If we want to associate numeric type with value, we can provide something like the following (excessively long names are just a placeholder):

// non-frozen
enum NumericTypeAndValue {
  // non-frozen
  enum NumericValue {
    case integral(Int)
    case rational(numerator: Int, denominator: Int)
  }

  case decimal(Int)
  case digit(Int)
  case numeric(NumericValue)
}
extension Unicode.Scalar.Properties {
  var numericTypeAndValue: NumericTypeAndValue?
}

But, I think keeping them separate or paired might be better, as the enum with associated values suggests a categorization that's somewhat meaningless beyond compatibility considerations. We shouldn't try to suggest any interpretation of the difference between integral-numeric and digit:

These are currently defined to always be rational in the UCD, but we should probably keep all such enums non-frozen, as they could all be extended in the future.

Example approach for separate enum and either separate property or paired:

// non-frozen
enum NumericType {
  case decimal, digit, numeric
}
// non-frozen
enum NumericValue {
  case integral(Int)
  case rational(numerator: Int, denominator: Int)
}

extension Unicode.Scalar.Properties {
  // Separate
  var numericType: NumericType?
  var numericValue: NumericValue?

  // Alternatively:
  var numericType: (NumericType, NumericValue)?
}

The pair demonstrates the tie between the two properties, which is an upside.
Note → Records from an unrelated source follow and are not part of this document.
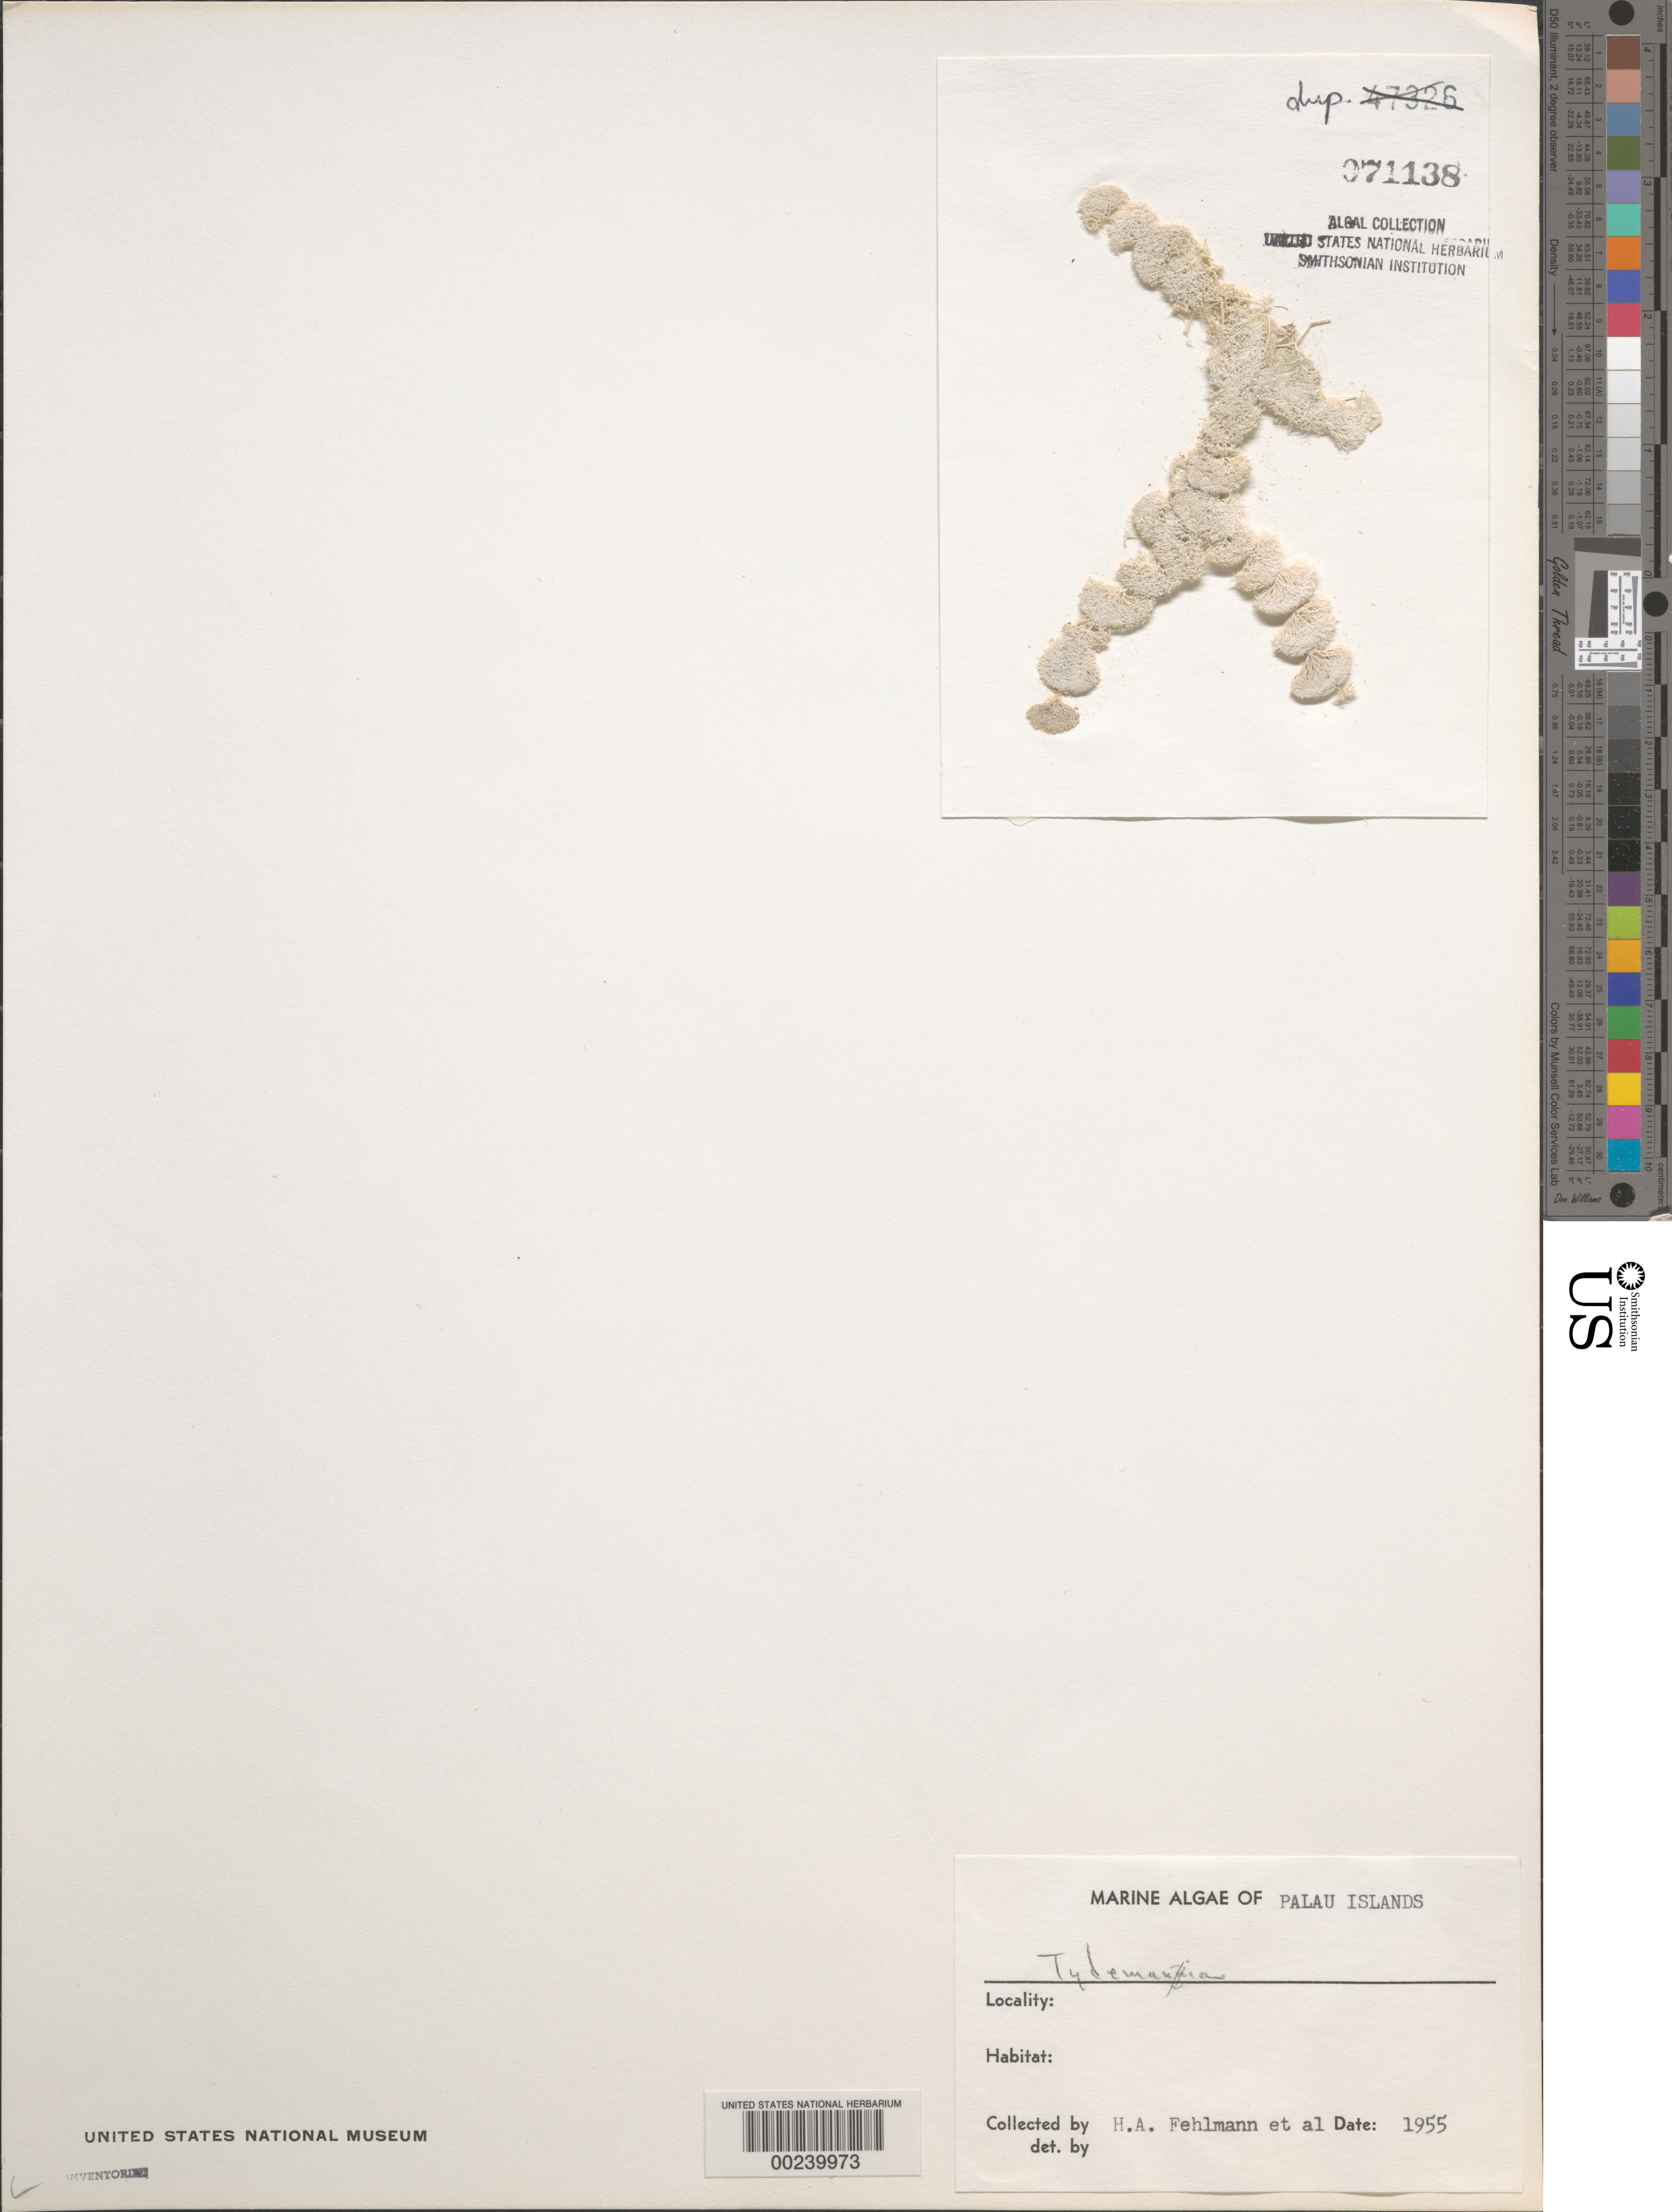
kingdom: Plantae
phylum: Chlorophyta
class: Ulvophyceae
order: Bryopsidales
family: Udoteaceae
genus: Tydemania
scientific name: Tydemania expeditionis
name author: Weber Bosse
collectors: H. Fehlmann et al.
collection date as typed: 1955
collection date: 1955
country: Palau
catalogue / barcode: US 71138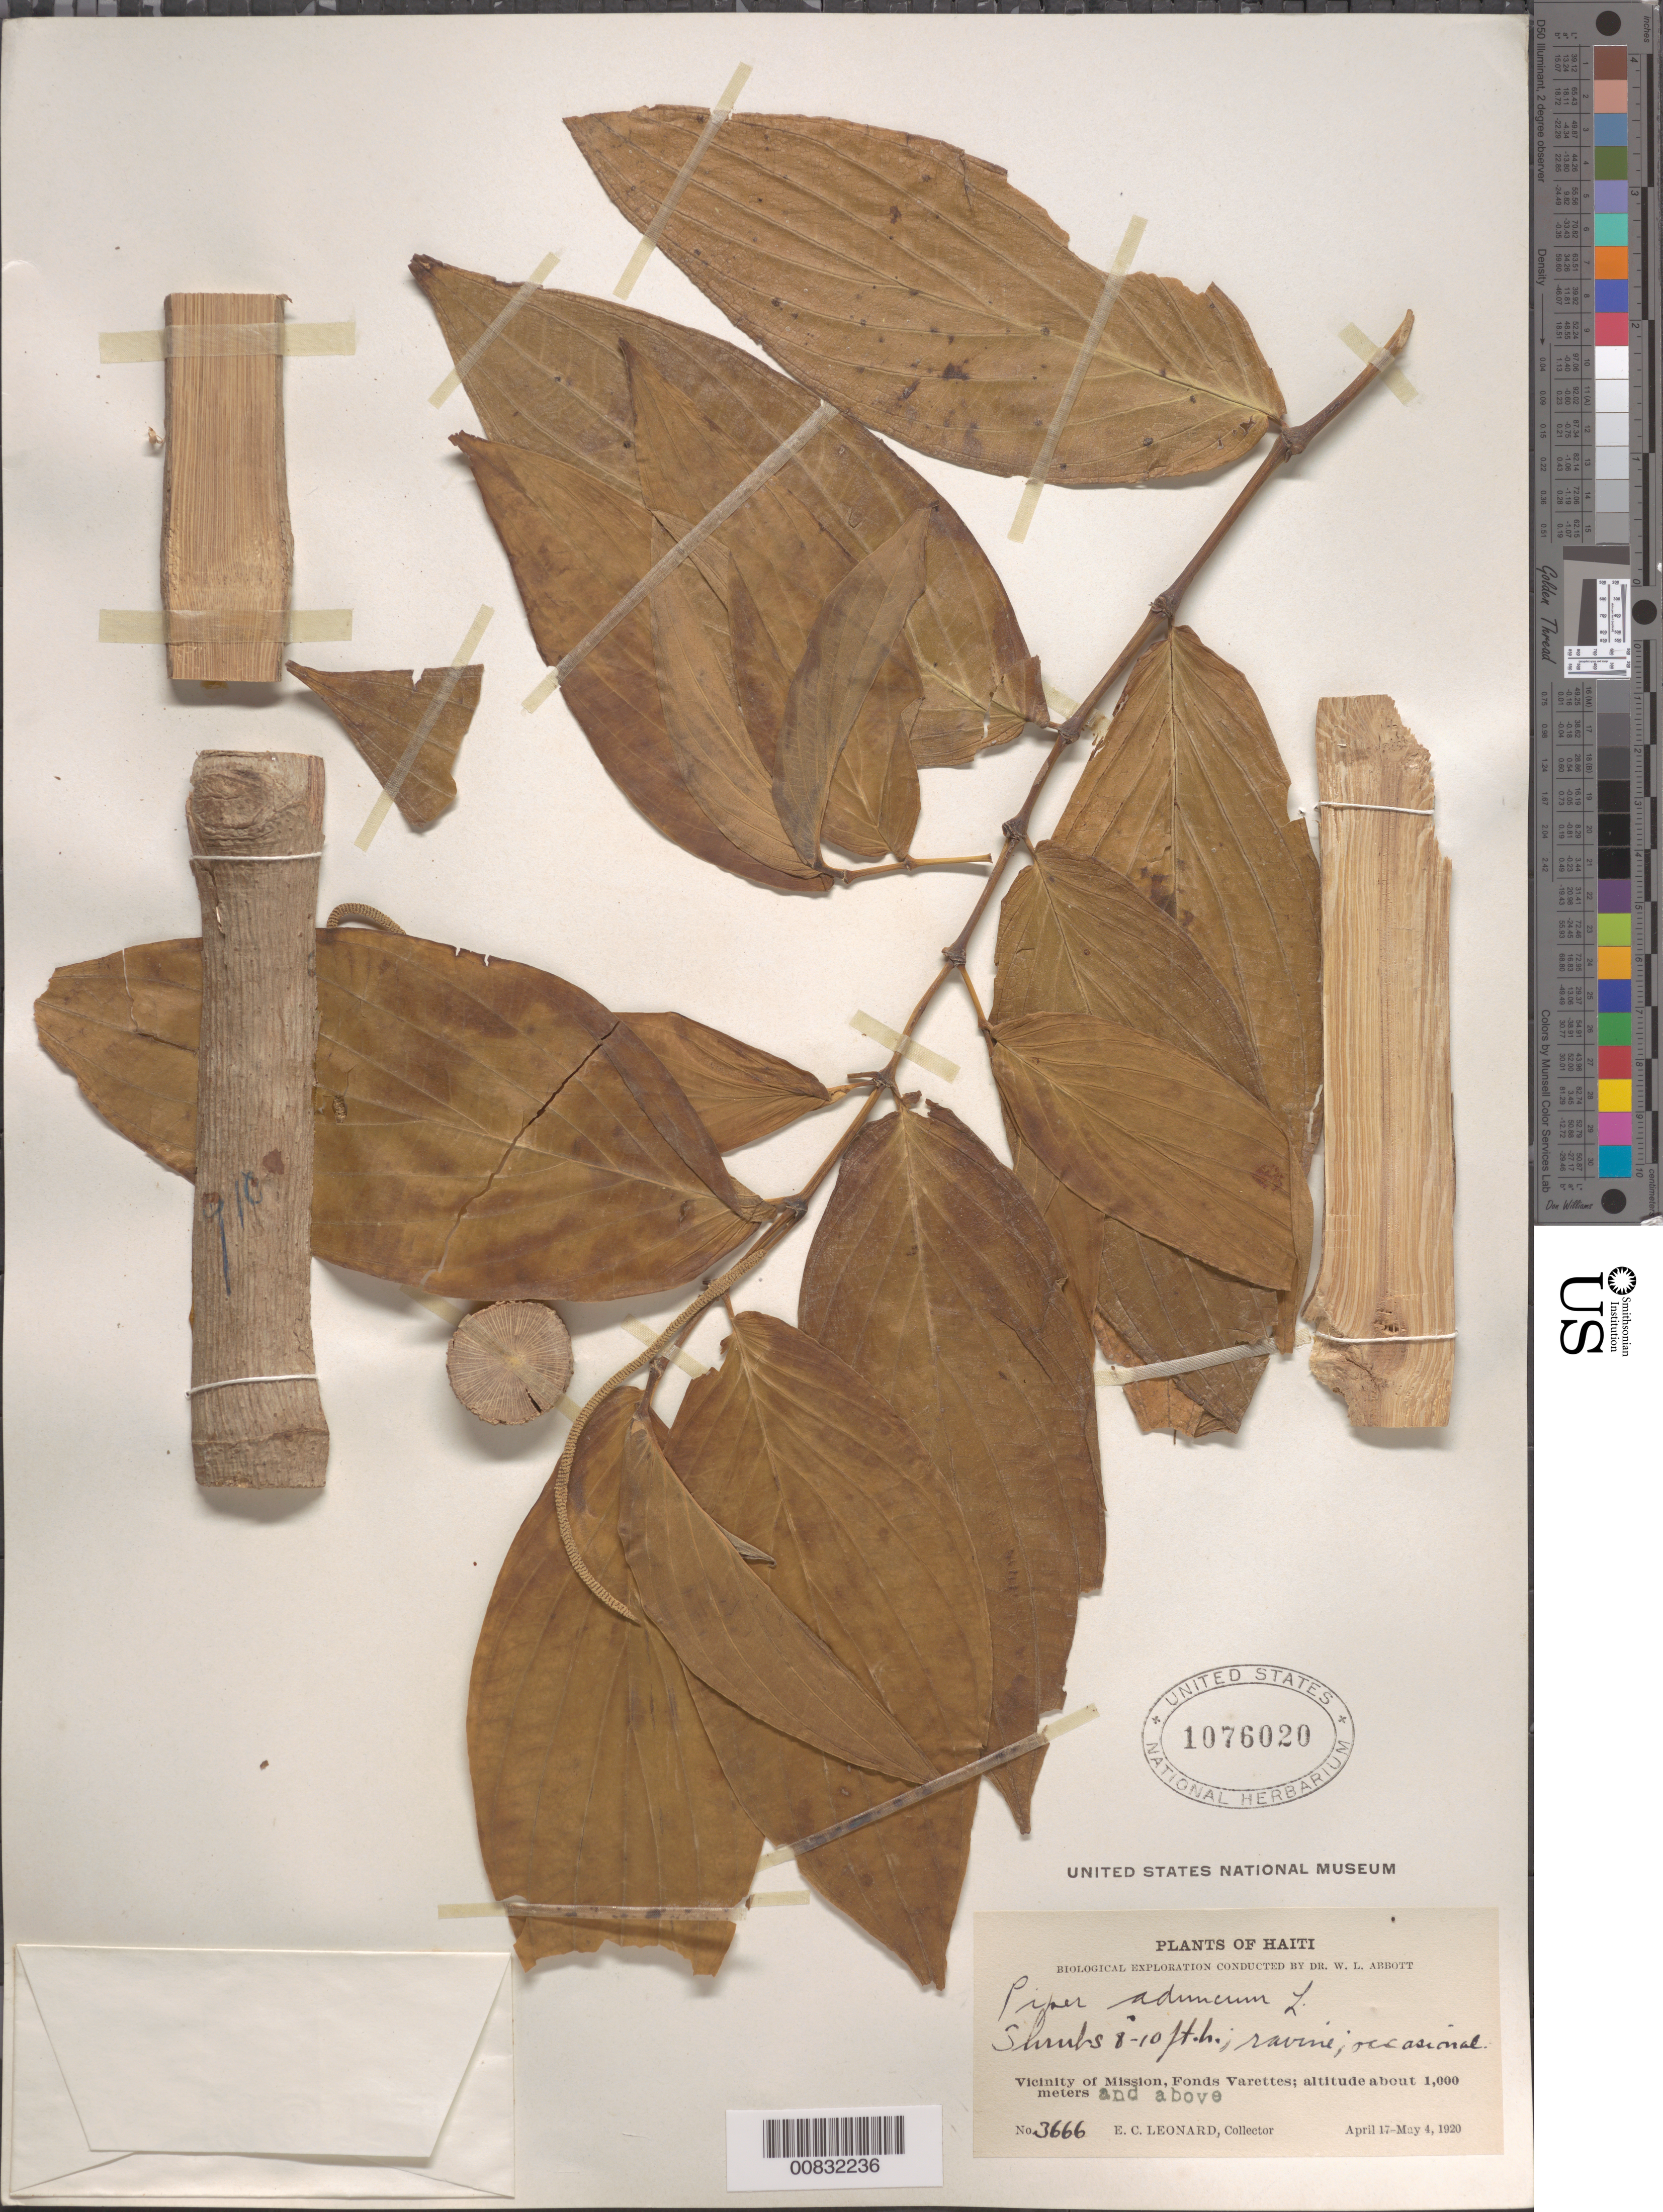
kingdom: Plantae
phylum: Tracheophyta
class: Magnoliopsida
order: Piperales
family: Piperaceae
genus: Piper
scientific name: Piper aduncum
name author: L.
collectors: E. C. Leonard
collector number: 3666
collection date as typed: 17 Apr 1920 to 04 May 1920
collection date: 1920-04-17/1920-05-04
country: Haiti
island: Hispaniola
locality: Vicinity of Mission, Fonds Varettes.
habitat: Ravine.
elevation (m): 1000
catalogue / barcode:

One downside of the pair is that tuples are effectively "frozen", but I don't know how far down the Unicode-FUD rabbit hole that concern is.

I feel like var numericValue: NumericValue? is the more useful API anyways, as NumericType is much more niche.

allevato · May 2, 2018, 7:51pm

I dug around in the ICU documentation and unfortunately I don't think an API exists that lets us access the raw string in UnicodeData.txt (which is written as a fraction). They only have the Double-returning API, so unfortunately I don't know if this can be done without taking that value and reconstituting it back into a numerator/denominator.

John_McCall · May 2, 2018, 7:54pm

Ah, okay, that's unfortunate.

John_McCall · May 2, 2018, 8:04pm

My biggest concern here is just that we use optionality instead of NaN. Otherwise, a paired result was just a suggestion, and I'm happy to just let you and Tony do what you think is best. I'm not sure I understand the use-case for this API anyway, since there doesn't seem to be a uniform algorithm for parsing numeric values from strings that would take advantage of it.

griotspeak · May 19, 2018, 7:28am

(I don't look in the Proposal Reviews forum enough, it seems.)

+1

I've followed the discussion in the first thread and quickly read this discussion. (the pair of enums would be lovely.)

rlovelett · May 29, 2018, 5:16pm

So May is basically over. Is there any decision on this?

Ben_Cohen · June 19, 2018, 9:02pm

Hi everyone,

Sorry for the delay in processing the final conclusion. The core team has decided to accept the proposal, with one amendment that numericValue should be optional as discussed above.

Thanks to everyone who participated!

allevato · June 19, 2018, 10:56pm

Thanks for the update! I'll update the prototype PR and kick it off for another round of review.